→ **Exercise directions**
Scan the entries line by line and return those with "modules".

(Stored data entries)
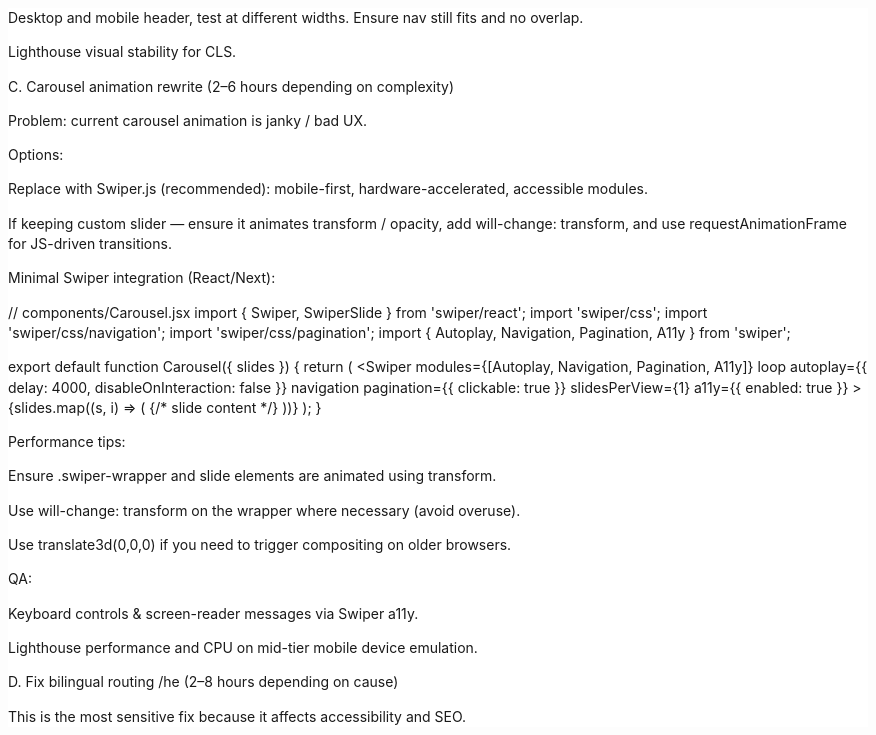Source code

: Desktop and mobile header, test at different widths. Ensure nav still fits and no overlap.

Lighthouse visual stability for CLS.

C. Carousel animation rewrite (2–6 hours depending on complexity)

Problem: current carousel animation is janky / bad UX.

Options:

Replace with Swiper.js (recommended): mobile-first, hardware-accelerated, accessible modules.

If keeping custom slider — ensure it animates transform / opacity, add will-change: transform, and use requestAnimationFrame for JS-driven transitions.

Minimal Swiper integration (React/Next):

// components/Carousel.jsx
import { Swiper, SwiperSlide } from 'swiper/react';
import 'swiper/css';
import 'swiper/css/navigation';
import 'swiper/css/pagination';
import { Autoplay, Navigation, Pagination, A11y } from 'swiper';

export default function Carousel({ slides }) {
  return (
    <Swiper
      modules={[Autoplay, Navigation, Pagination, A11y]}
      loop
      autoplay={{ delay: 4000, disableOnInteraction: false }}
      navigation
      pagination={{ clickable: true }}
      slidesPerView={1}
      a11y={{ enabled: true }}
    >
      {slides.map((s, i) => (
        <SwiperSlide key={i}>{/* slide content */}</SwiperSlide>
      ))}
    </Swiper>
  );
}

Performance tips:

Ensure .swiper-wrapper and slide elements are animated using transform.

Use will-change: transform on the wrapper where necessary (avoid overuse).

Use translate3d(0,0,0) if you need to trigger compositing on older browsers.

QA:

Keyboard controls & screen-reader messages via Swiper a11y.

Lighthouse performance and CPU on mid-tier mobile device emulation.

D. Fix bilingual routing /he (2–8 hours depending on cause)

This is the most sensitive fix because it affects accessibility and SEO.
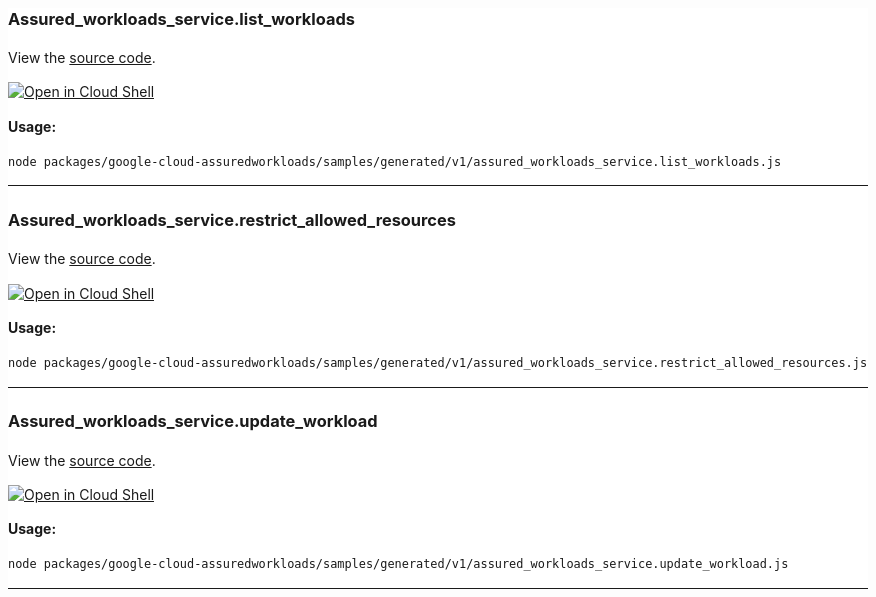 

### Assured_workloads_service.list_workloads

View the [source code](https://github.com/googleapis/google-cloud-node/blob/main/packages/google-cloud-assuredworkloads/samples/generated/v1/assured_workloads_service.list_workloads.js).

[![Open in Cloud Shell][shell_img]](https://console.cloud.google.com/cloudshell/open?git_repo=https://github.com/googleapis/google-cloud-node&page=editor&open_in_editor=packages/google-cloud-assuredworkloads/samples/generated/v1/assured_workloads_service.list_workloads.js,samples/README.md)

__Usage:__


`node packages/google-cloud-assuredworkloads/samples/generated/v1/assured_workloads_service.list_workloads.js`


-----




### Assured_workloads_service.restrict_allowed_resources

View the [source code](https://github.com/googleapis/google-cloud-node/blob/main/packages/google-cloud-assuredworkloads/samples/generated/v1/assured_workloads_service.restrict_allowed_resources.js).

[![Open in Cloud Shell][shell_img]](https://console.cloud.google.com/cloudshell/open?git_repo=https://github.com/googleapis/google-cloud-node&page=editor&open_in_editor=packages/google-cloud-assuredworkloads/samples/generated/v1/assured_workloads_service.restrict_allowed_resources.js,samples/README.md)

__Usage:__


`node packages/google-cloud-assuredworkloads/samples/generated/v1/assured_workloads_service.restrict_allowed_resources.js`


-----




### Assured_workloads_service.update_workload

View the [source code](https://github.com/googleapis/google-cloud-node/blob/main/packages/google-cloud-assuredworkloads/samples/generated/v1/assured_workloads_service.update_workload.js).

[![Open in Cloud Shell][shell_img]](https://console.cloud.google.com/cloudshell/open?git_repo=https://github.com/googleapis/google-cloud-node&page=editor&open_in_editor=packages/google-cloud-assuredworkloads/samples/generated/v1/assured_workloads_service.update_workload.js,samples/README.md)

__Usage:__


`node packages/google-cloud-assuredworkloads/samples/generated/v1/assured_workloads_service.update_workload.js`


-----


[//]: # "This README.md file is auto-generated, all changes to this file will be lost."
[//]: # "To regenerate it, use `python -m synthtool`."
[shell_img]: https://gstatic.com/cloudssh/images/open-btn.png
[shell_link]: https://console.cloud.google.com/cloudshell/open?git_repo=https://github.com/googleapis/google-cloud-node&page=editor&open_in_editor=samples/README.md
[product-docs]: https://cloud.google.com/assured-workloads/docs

→ **Problem solution**
Replace with Swiper.js (recommended): mobile-first, hardware-accelerated, accessible modules.
      modules={[Autoplay, Navigation, Pagination, A11y]}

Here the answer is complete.